Frank Emspak (June 21, 1943–June 14, 2024) made countless contributions to the labor and civil rights movements, and the struggle for world peace. He followed in his father's footsteps. Julius Emspak (1906–1962) was the leading figure in the dramatic rise of the United Electric Workers (UE) during the 1930s and 1940s. His mother, Stella Abrams, was a labor activist who become office manager and secretary to Julius, who was leading a dramatically rising UE.

In Tuckahoe, New York, Frank Emspak became a political activist in high school and met Dolores Fox, his future wife, who was attending a nearby school. They would later raise two children, Jesse and Freya. Emspak chose the University of Wisconsin–Madison for college and while in Madison, he took part in local civil rights organizing campaigns. While in graduate school he moved into rising anti-war activity.
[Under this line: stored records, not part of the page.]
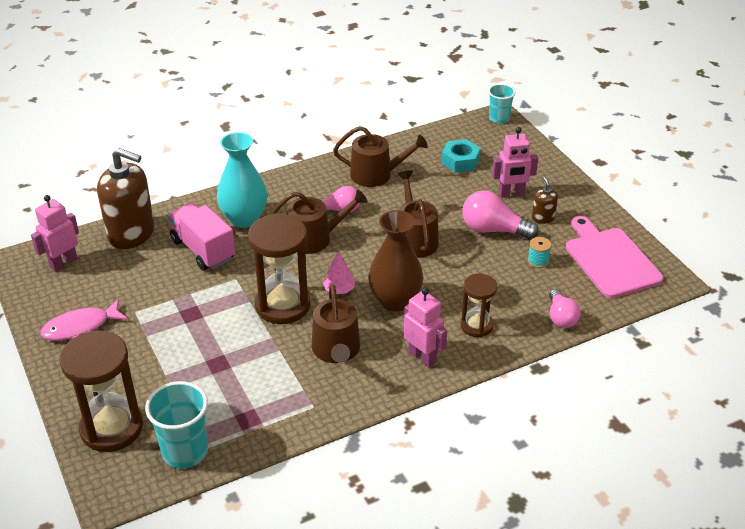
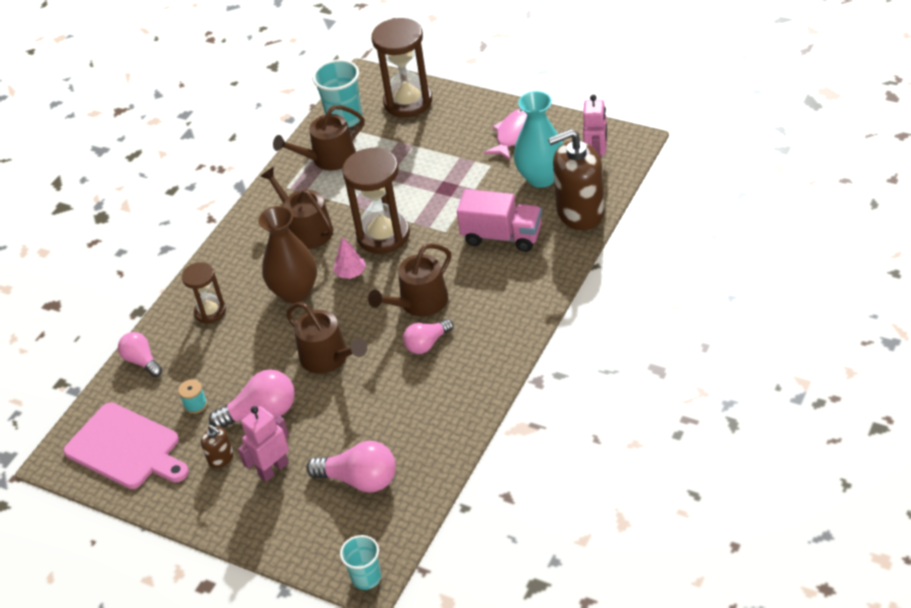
camera: 150 degrees right, 5 degrees up
turquoise vase [217,132,268,228] -> turquoise vase moved to [514,91,563,188]
brown watering can [333,126,428,187] -> brown watering can moved to [273,105,365,171]
pink robot [404,288,447,367] -> none
turquoise nut [442,139,481,173] -> pink light bulb [306,441,396,493]

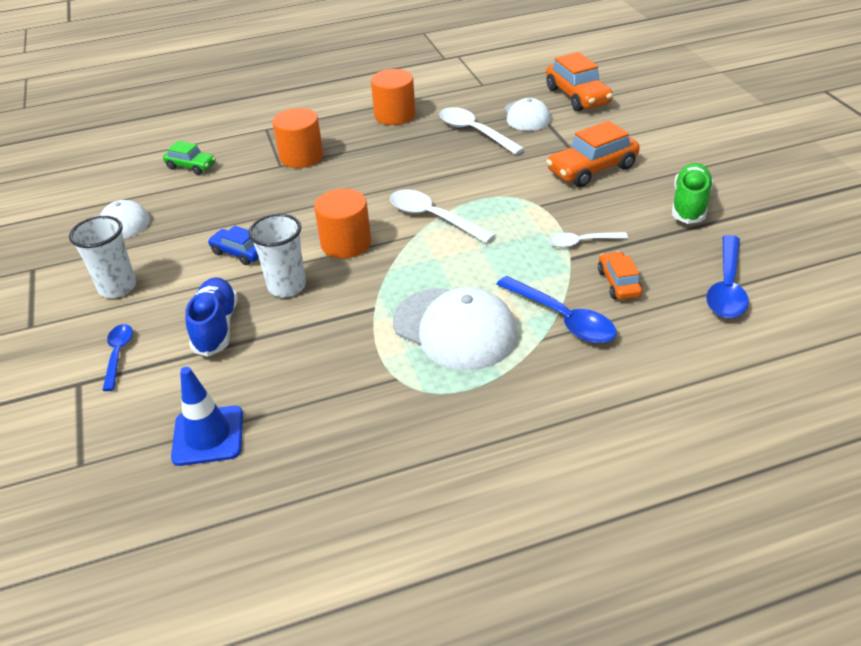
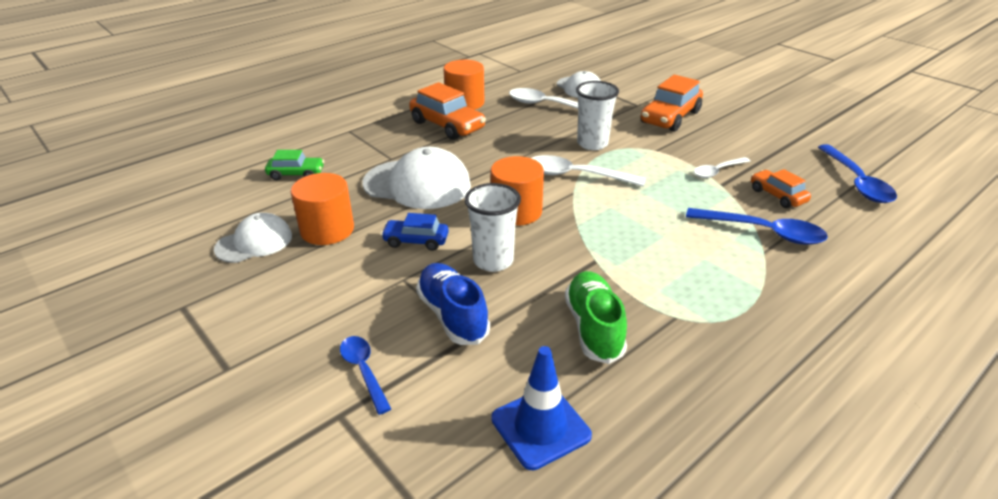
camera: 25 degrees left, 5 degrees down
white cup [69,216,136,298] -> white cup moved to [576,81,619,150]
orange cylinder [272,108,323,168] -> orange cylinder moved to [291,173,354,245]
white cap [393,287,518,370] -> white cap moved to [362,147,471,209]
orange car [546,52,613,111] -> orange car moved to [409,82,486,140]
green shoe [672,163,713,224] -> green shoe moved to [565,271,627,364]

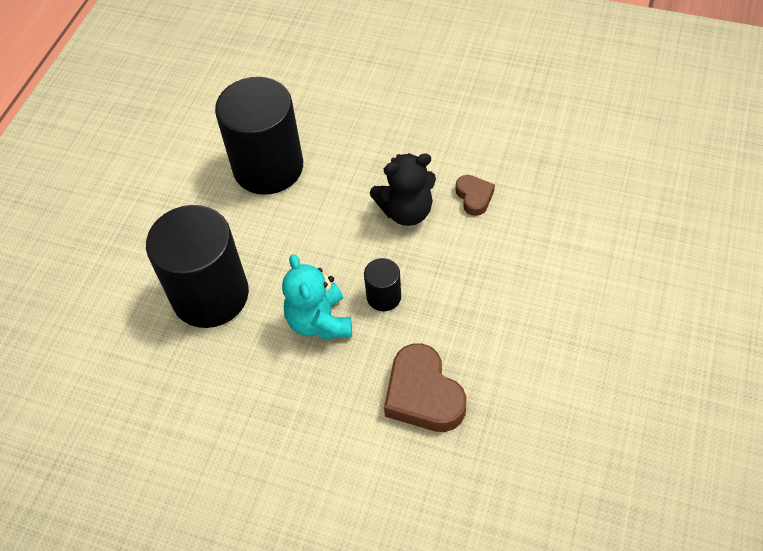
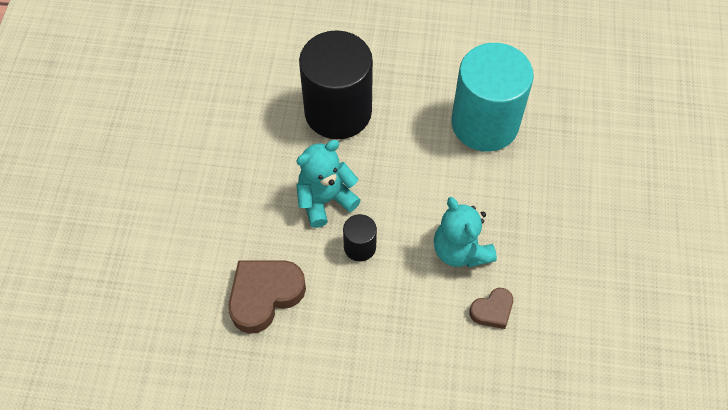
camera: 75 degrees right, 5 degrees up
black cylinder [215,77,303,195] -> turquoise cylinder [451,43,534,152]
black teddy bear [370,153,436,226] -> turquoise teddy bear [434,197,497,268]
Beginning in 1973, Emspak worked a shoe manufacturing plant, represented by the UE, and later at the General Electric plant in Lynn, Massachusetts, represented by the International Union of Electrical Workers (IUE). He became a leader in the labor movement in Massachusetts, where he challenged factory management and existing union leadership alike on issues ranging from health and safety to women’s rights and changes in technology. His descriptions of tactics and strategy in his memoir, Troublemaker: Saying No to Power, remain valuable to readers within unions and outside of them.

Emspak soon became a regular guest on radio station WORT and an informal adviser to local unions and the Madison Central Labor Council. In 1998, he set out an ambitious plan for labor information and education on the radio nationally and beyond. He and Ellen La Luzerne created a weekly labor radio program that aired on the station, a wide-ranging, all-volunteer effort focused on the issues and concerns of working people. He produced "Labor Radio" in Madison, Wisconsin, until his final days. For nearly 15 years, Frank, Ellen and others regularly produced the Workers Independent News Service (WIN). Starting in 2002, WIN broadcast on 70 radio stations and later on the internet. His work on “Labor Radio” was recognized with a mayoral proclamation on the 25th anniversary of the program.